* [Task requirements]: Please recast the stretch of the entries below that opens with the line containing "region: Arizona" and runs through the end of the entries as a JSON list of strings, one string per line. Skip blank lines and leave the pictures out.

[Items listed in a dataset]

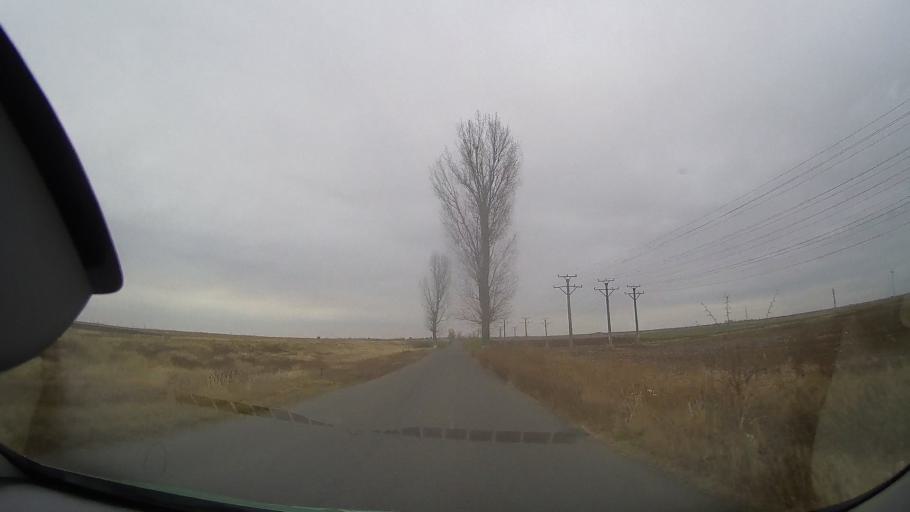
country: RO
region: Braila
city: Dudesti
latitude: 44.9072
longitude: 27.4313
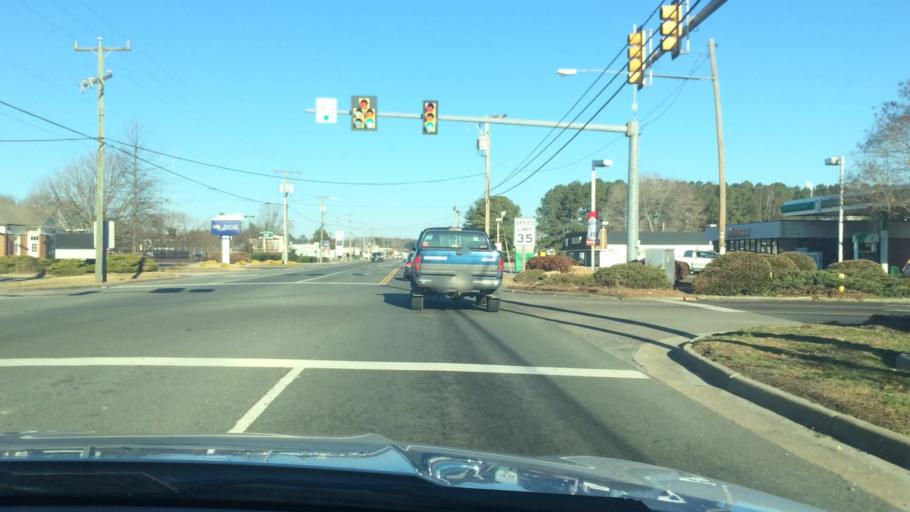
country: US
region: Virginia
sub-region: Lancaster County
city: Kilmarnock
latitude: 37.7198
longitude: -76.3845
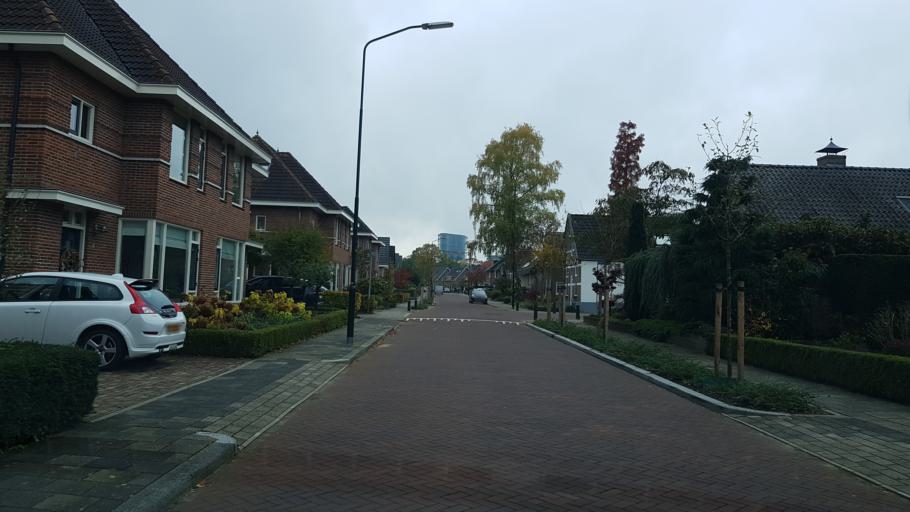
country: NL
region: Gelderland
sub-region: Gemeente Apeldoorn
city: Apeldoorn
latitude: 52.2169
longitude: 5.9438
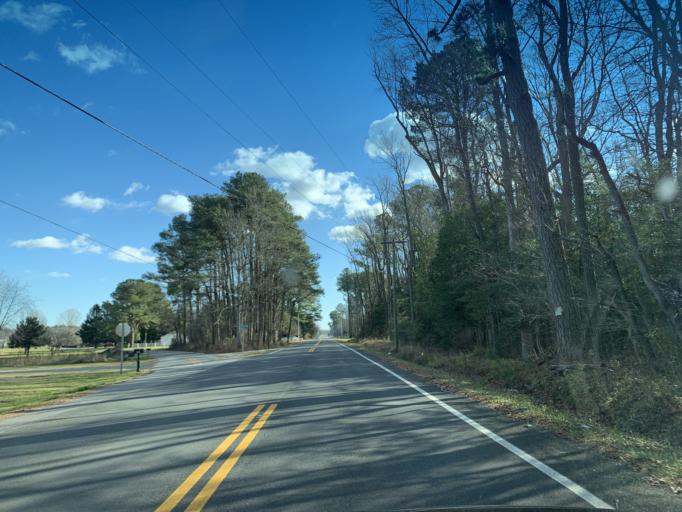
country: US
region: Maryland
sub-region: Worcester County
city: Berlin
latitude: 38.3610
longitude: -75.2000
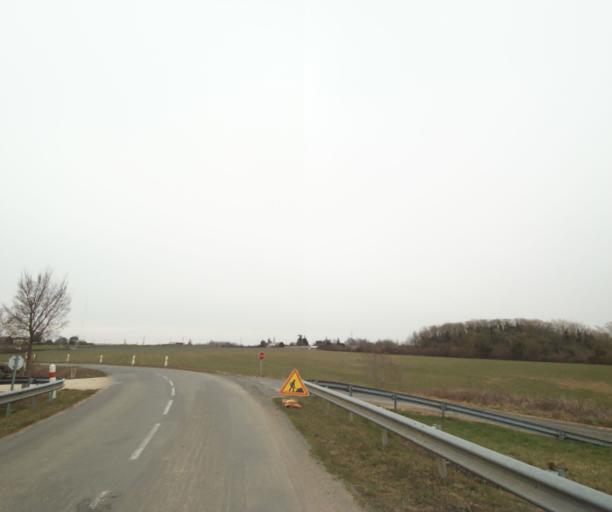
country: FR
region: Poitou-Charentes
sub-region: Departement des Deux-Sevres
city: Bessines
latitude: 46.3445
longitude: -0.5112
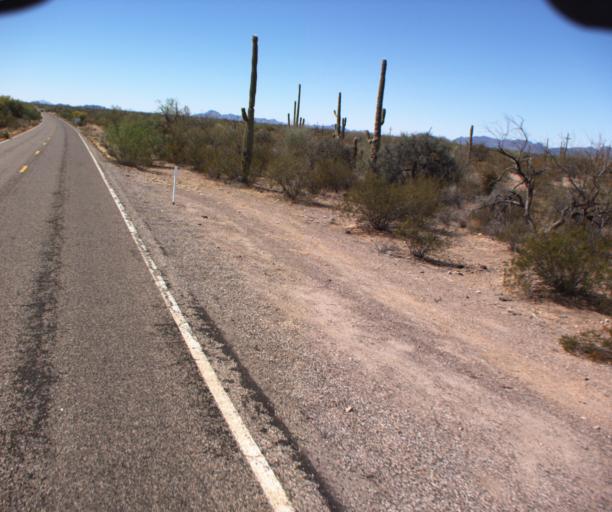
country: US
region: Arizona
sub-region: Pima County
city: Ajo
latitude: 32.2203
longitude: -112.7569
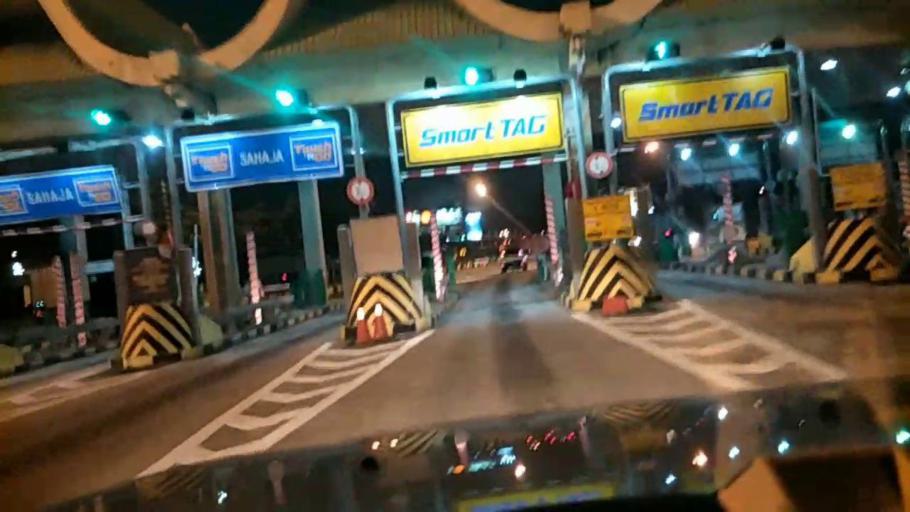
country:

* [Solution to this exercise]:
[
  "region: Arizona",
  "sub-region: Pima County",
  "city: Ajo",
  "latitude: 32.2203",
  "longitude: -112.7569",
  "country:"
]